Volvo Trucks: Gas als Alternative zu Diesel

Spediteure und Transportauftraggeber sind zunehmend daran interessiert, ihre CO2-Emissionen und Kosten zu senken, indem sie gekühltes Flüssiggas als Kraftstoff verwenden. Aus diesem Grund werden der neue Volvo FH und der neue Volvo FM mit Motoren ausgestattet sein, die mit verflüssigtem Erd- und Biogas betrieben werden. Ihre Leistung ist mit der von Dieselmotoren vergleichbar. Die Verwendung von Biogas ermöglicht ein klimaneutrales Transportwesen und die Reduzierung der CO2-Emissionen um bis zu 100%.

Lars Mårtensson, Direktor Umweltschutz und Innovation

„Im Fernverkehr sind Lkw mit Flüssiggasantrieb derzeit die wirtschaftlich tragfähigste Alternative zu herkömmlichem Diesel. Dieser Kraftstoff ist in ausreichend großen Mengen und zu einem wettbewerbsfähigen Preis erhältlich. Die vermehrte Nutzung gasbetriebener Lkw schafft günstige Voraussetzungen für den schrittweisen Umstieg auf verflüssigtes Biogas“, so Lars Mårtensson, Direktor Umweltschutz und Innovation bei Volvo Trucks.

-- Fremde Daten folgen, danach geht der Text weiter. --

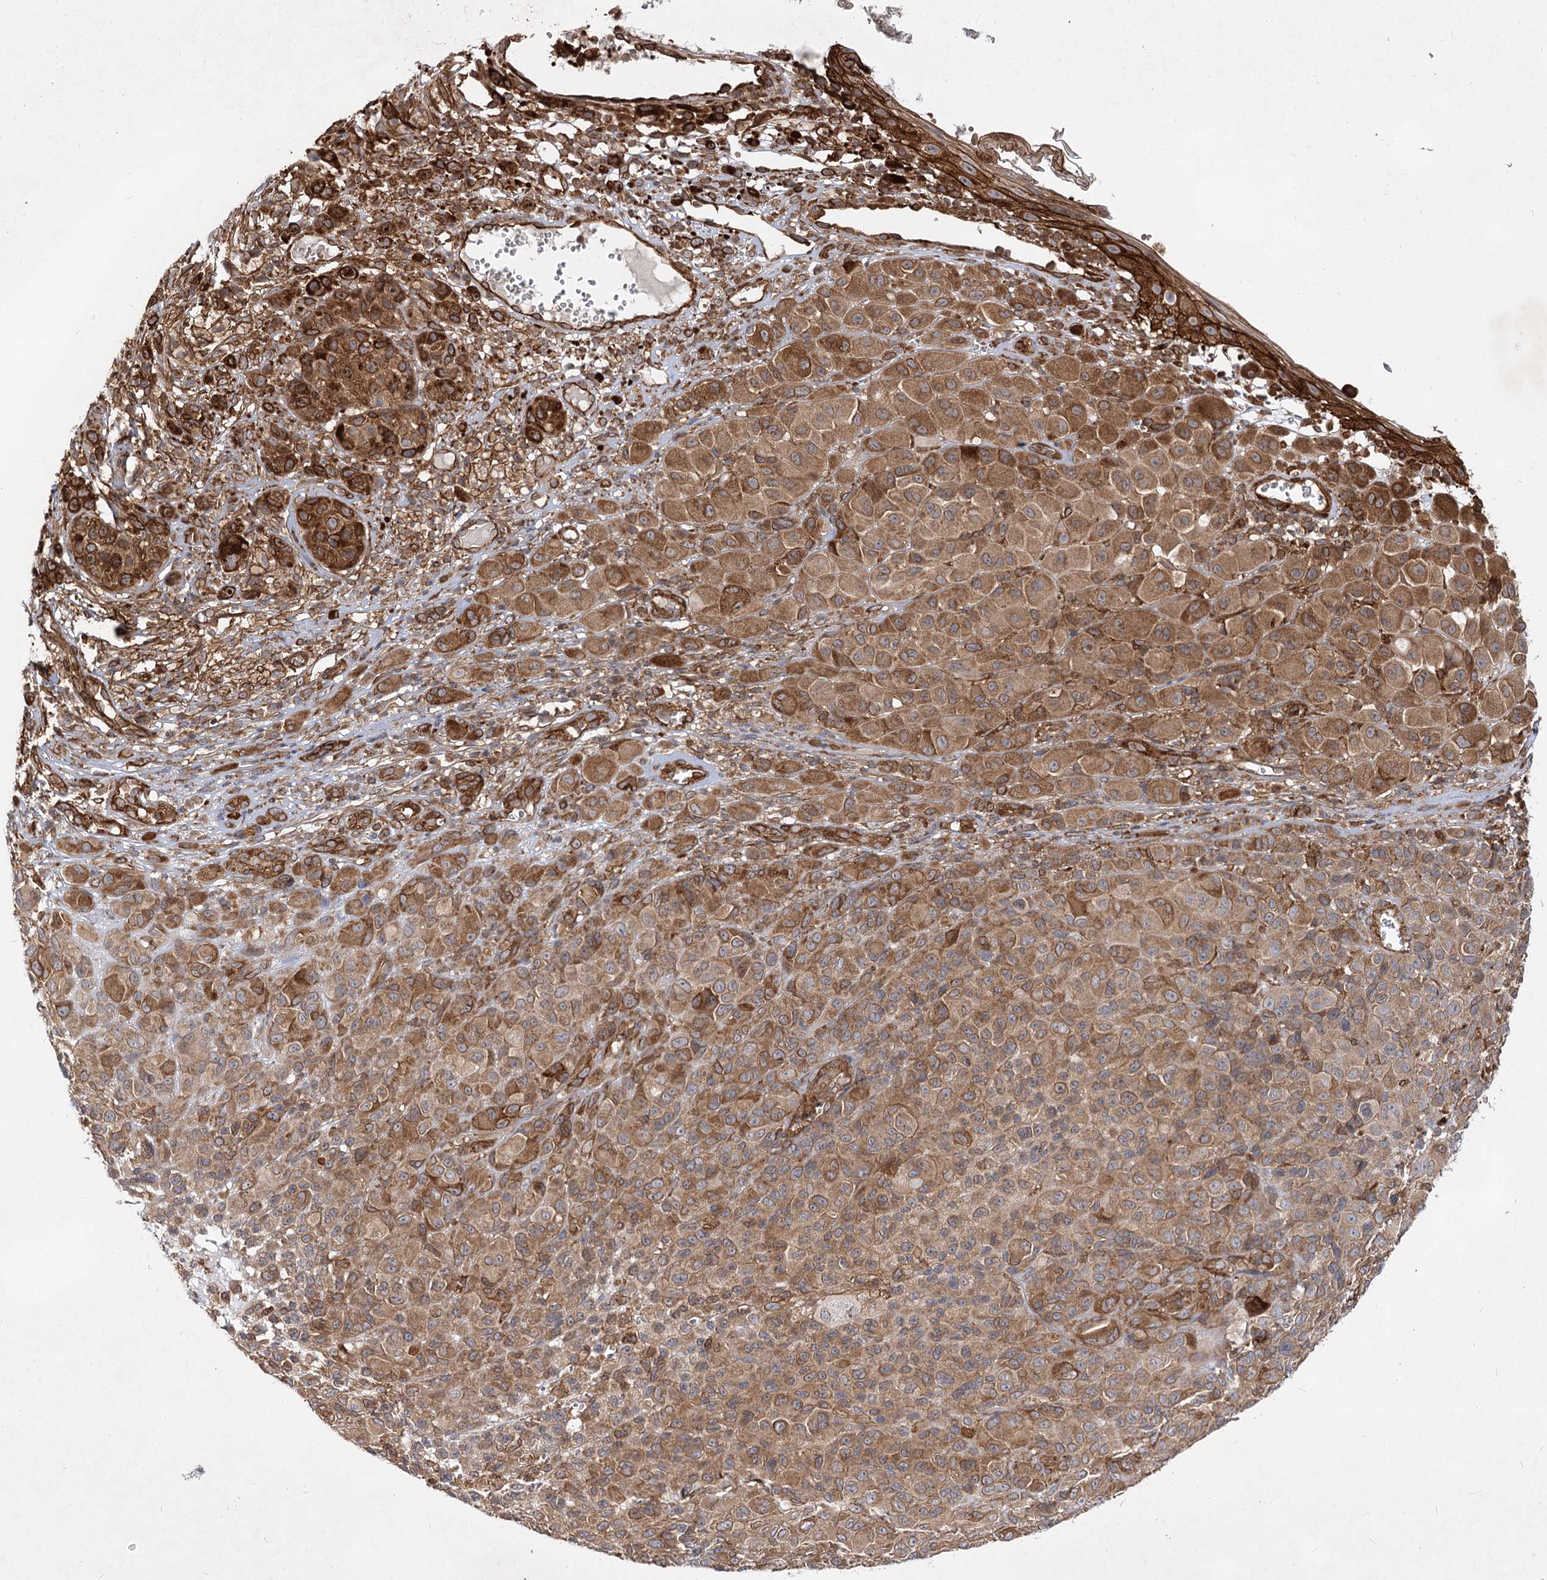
{"staining": {"intensity": "strong", "quantity": ">75%", "location": "cytoplasmic/membranous"}, "tissue": "melanoma", "cell_type": "Tumor cells", "image_type": "cancer", "snomed": [{"axis": "morphology", "description": "Malignant melanoma, NOS"}, {"axis": "topography", "description": "Skin of trunk"}], "caption": "Immunohistochemistry (IHC) micrograph of malignant melanoma stained for a protein (brown), which demonstrates high levels of strong cytoplasmic/membranous staining in approximately >75% of tumor cells.", "gene": "IQSEC1", "patient": {"sex": "male", "age": 71}}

Die Energieeffizienz des von Volvo Trucks für verflüssigtes Bio- und Erdgas verwendeten Antriebs ist mit der seiner dieselbetriebenen Pendants vergleichbar, er erzeugt jedoch deutlich weniger CO2-Emissionen. Durch die Verwendung von verflüssigtem Biogas, das auch Bio-LNG genannt wird, lassen sich die TTW-Nettoemissionen („Tank To Wheel“) um bis zu 100 Prozent reduzieren. Bei Verwendung von Erdgas anstelle von herkömmlichem europäischem Dieselkraftstoff, lassen sich die TTW-Emissionen um rund 20 Prozent senken.

Reduzierung der Abhängigkeit von Diesel

Verschiedene Studien kommen zu dem Schluss, dass bis 2030 etwas mehr als 20 % des Dieselkraftstoffs in Europa durch Bio-LNG aus erneuerbaren Quellen ersetzt werden könnten.

Die Zahl der Flüssiggastankstellen nimmt stetig zu, und auf vielen Strecken stellt dieses Angebot schon jetzt eine Alternative zu Diesel dar. Allerdings muss der Ausbau des Tankstellennetzes auch mit der Zunahme der Zahl gasbetriebener Lkw Schritt halten.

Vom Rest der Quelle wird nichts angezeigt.